> **What you should do**:
All of the data needs to be printed again, exactly as written.

> **Source data**:
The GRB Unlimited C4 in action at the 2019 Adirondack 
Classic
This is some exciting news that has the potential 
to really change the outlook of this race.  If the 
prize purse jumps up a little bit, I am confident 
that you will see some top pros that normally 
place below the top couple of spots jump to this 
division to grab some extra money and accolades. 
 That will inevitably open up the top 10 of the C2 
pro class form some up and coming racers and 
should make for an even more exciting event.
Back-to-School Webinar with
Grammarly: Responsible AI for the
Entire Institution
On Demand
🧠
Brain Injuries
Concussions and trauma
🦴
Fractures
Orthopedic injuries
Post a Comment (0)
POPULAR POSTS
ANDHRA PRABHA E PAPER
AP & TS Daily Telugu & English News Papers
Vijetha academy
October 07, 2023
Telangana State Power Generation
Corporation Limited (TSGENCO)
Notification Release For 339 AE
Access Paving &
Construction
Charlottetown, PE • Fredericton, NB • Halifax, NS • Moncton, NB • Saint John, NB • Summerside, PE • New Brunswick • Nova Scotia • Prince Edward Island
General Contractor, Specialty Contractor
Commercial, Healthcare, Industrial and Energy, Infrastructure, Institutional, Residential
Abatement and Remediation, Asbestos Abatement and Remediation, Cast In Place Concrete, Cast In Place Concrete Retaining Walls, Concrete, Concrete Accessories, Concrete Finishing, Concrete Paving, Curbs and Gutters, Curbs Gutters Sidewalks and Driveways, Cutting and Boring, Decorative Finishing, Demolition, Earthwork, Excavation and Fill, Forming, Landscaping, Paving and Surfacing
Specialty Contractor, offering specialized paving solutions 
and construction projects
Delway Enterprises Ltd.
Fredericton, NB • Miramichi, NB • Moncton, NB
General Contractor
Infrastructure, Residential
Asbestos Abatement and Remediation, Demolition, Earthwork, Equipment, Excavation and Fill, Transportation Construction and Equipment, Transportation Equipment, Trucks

> **Answer box**:
The GRB Unlimited C4 in action at the 2019 Adirondack 
Classic
This is some exciting news that has the potential 
to really change the outlook of this race.  If the 
prize purse jumps up a little bit, I am confident 
that you will see some top pros that normally 
place below the top couple of spots jump to this 
division to grab some extra money and accolades. 
 That will inevitably open up the top 10 of the C2 
pro class form some up and coming racers and 
should make for an even more exciting event.
Back-to-School Webinar with
Grammarly: Responsible AI for the
Entire Institution
On Demand
🧠
Brain Injuries
Concussions and trauma
🦴
Fractures
Orthopedic injuries
Post a Comment (0)
POPULAR POSTS
ANDHRA PRABHA E PAPER
AP & TS Daily Telugu & English News Papers
Vijetha academy
October 07, 2023
Telangana State Power Generation
Corporation Limited (TSGENCO)
Notification Release For 339 AE
Access Paving &
Construction
Charlottetown, PE • Fredericton, NB • Halifax, NS • Moncton, NB • Saint John, NB • Summerside, PE • New Brunswick • Nova Scotia • Prince Edward Island
General Contractor, Specialty Contractor
Commercial, Healthcare, Industrial and Energy, Infrastructure, Institutional, Residential
Abatement and Remediation, Asbestos Abatement and Remediation, Cast In Place Concrete, Cast In Place Concrete Retaining Walls, Concrete, Concrete Accessories, Concrete Finishing, Concrete Paving, Curbs and Gutters, Curbs Gutters Sidewalks and Driveways, Cutting and Boring, Decorative Finishing, Demolition, Earthwork, Excavation and Fill, Forming, Landscaping, Paving and Surfacing
Specialty Contractor, offering specialized paving solutions 
and construction projects
Delway Enterprises Ltd.
Fredericton, NB • Miramichi, NB • Moncton, NB
General Contractor
Infrastructure, Residential
Asbestos Abatement and Remediation, Demolition, Earthwork, Equipment, Excavation and Fill, Transportation Construction and Equipment, Transportation Equipment, Trucks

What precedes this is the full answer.